Die Aggression an Schulen nimmt zu (Symbolbild). Foto: Shutterstock

„Kinder werden starke Persönlichkeiten durch starke Lehrkräfte. Neben einem verlässlichen und liebevollen Elternhaus brauchen sie Lehrkräfte, die ihnen Zutrauen, Stärke und Vertrauen in ihre Fähigkeiten geben“, fasst der Bundesvorsitzende des Verbandes Bildung und Erziehung (VBE), Gerhard Brand, die Ergebnisse einer Diskussion bei der jüngsten Bundesvorstandssitzung des Verbands zusammen.

„Wir als Lehrkräfte bemängeln, dass die bildungspolitische Diskussion sich hauptsächlich auf ein einziges Ziel konzentriert: die Steigerung der Quote von Kindern, die die Mindeststandards erreichen. Selbstverständlich ist es elementar wichtig, dass die Schülerinnen und Schüler lesen, schreiben und rechnen können.
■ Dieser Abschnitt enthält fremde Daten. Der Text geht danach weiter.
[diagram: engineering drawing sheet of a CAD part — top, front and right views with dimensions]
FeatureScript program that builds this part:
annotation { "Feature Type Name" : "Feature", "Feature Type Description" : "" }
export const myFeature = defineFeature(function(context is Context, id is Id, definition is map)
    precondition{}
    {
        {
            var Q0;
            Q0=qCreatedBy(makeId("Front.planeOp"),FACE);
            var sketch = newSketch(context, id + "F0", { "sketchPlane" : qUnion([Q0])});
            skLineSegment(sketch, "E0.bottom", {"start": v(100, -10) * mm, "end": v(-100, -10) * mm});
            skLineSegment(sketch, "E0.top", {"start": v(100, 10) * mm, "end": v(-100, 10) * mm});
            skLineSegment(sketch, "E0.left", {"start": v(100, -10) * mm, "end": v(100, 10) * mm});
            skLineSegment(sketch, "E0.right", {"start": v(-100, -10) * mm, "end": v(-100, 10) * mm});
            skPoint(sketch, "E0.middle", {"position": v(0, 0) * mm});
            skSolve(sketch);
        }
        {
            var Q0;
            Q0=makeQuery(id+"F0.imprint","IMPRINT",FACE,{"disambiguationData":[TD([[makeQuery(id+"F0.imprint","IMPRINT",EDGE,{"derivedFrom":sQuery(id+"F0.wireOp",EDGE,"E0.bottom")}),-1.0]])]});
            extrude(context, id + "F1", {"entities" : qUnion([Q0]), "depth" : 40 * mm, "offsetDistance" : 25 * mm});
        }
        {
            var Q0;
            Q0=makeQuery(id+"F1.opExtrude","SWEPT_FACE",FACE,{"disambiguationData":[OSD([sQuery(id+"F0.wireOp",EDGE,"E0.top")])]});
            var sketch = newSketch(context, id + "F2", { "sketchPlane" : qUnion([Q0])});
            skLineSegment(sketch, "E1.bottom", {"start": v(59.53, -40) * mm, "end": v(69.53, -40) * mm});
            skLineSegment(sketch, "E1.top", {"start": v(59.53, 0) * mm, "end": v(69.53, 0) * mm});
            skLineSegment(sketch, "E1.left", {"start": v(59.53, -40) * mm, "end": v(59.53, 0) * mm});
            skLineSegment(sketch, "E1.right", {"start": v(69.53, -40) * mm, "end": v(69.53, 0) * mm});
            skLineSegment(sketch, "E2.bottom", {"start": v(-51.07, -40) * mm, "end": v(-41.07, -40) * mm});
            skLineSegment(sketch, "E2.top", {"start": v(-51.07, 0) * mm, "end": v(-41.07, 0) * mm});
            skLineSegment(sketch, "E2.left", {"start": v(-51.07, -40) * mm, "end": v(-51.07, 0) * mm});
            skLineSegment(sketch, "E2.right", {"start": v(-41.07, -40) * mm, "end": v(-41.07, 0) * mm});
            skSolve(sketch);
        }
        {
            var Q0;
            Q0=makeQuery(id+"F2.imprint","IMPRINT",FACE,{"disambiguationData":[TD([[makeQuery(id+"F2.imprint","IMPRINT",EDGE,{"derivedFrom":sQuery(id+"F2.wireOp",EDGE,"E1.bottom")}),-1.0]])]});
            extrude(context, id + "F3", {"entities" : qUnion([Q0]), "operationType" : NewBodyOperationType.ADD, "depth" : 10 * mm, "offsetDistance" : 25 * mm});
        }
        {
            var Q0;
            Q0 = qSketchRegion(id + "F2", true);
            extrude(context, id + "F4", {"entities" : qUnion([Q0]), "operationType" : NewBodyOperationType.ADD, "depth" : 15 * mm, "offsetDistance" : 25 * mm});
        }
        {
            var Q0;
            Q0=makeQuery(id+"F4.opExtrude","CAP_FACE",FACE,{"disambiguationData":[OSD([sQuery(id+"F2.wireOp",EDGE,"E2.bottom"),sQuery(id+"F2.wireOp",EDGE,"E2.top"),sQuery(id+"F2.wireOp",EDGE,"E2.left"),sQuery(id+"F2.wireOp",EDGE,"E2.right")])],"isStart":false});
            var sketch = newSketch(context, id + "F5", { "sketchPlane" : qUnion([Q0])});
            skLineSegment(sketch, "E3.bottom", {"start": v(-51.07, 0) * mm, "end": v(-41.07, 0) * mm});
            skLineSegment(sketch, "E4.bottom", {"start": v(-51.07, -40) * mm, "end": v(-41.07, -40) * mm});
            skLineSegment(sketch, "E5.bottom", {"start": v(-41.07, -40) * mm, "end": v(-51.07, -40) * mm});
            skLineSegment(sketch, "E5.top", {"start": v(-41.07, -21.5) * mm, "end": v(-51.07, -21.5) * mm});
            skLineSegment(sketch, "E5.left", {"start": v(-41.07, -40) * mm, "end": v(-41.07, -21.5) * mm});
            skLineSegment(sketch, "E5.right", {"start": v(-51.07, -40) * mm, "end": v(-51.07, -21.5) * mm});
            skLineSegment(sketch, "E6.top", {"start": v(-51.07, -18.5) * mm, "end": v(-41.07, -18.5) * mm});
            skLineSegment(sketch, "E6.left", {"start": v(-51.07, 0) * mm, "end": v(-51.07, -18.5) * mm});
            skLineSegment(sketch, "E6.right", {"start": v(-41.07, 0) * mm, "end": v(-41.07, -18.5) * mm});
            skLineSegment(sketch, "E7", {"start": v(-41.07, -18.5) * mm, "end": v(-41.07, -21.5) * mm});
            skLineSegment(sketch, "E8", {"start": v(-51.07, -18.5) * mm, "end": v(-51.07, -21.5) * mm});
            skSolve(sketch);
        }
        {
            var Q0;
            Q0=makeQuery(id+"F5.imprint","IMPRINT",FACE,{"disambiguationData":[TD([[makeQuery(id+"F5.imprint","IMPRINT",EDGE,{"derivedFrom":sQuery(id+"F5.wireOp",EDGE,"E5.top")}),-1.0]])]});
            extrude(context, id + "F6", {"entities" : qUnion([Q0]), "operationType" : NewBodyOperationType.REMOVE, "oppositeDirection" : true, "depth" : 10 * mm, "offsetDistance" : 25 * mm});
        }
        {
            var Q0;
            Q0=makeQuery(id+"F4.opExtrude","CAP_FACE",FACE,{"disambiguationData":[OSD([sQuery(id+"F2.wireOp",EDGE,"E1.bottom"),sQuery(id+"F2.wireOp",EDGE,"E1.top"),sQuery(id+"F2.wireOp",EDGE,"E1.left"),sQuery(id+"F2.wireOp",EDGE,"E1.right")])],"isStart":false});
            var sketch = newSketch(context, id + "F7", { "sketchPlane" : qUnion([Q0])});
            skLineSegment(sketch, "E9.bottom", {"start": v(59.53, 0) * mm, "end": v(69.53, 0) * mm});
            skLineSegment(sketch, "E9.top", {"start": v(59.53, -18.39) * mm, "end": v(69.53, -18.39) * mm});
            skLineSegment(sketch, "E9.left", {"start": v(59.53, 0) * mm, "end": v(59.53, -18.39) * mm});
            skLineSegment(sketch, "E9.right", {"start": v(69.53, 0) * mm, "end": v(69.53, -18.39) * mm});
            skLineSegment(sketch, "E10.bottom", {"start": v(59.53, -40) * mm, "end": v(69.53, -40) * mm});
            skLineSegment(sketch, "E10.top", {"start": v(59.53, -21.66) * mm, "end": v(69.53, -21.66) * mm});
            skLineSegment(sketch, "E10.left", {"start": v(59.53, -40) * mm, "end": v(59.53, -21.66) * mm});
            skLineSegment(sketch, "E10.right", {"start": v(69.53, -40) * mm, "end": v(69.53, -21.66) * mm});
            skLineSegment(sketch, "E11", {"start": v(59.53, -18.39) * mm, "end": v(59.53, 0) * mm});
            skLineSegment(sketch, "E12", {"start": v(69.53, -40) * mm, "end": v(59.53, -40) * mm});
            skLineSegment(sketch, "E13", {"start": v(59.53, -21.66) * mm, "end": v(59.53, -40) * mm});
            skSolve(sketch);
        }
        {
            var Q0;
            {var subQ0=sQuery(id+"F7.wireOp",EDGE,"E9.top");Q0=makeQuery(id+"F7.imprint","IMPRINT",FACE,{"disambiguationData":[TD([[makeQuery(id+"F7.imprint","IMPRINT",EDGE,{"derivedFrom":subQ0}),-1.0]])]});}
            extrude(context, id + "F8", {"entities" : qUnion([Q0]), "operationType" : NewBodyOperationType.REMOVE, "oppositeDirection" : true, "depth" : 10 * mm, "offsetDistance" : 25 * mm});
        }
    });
Da widerspricht niemand. Gleichzeitig darf in der Diskussion um das Erreichen von Mindeststandards nicht vergessen werden, was dafür notwendig ist: Ohne Bindung keine Bildung. Die professionelle Beziehung zwischen den Lehrkräften und den Schülerinnen und Schülern ist das Fundament für nachhaltiges Lernen“, bekräftigt Brand.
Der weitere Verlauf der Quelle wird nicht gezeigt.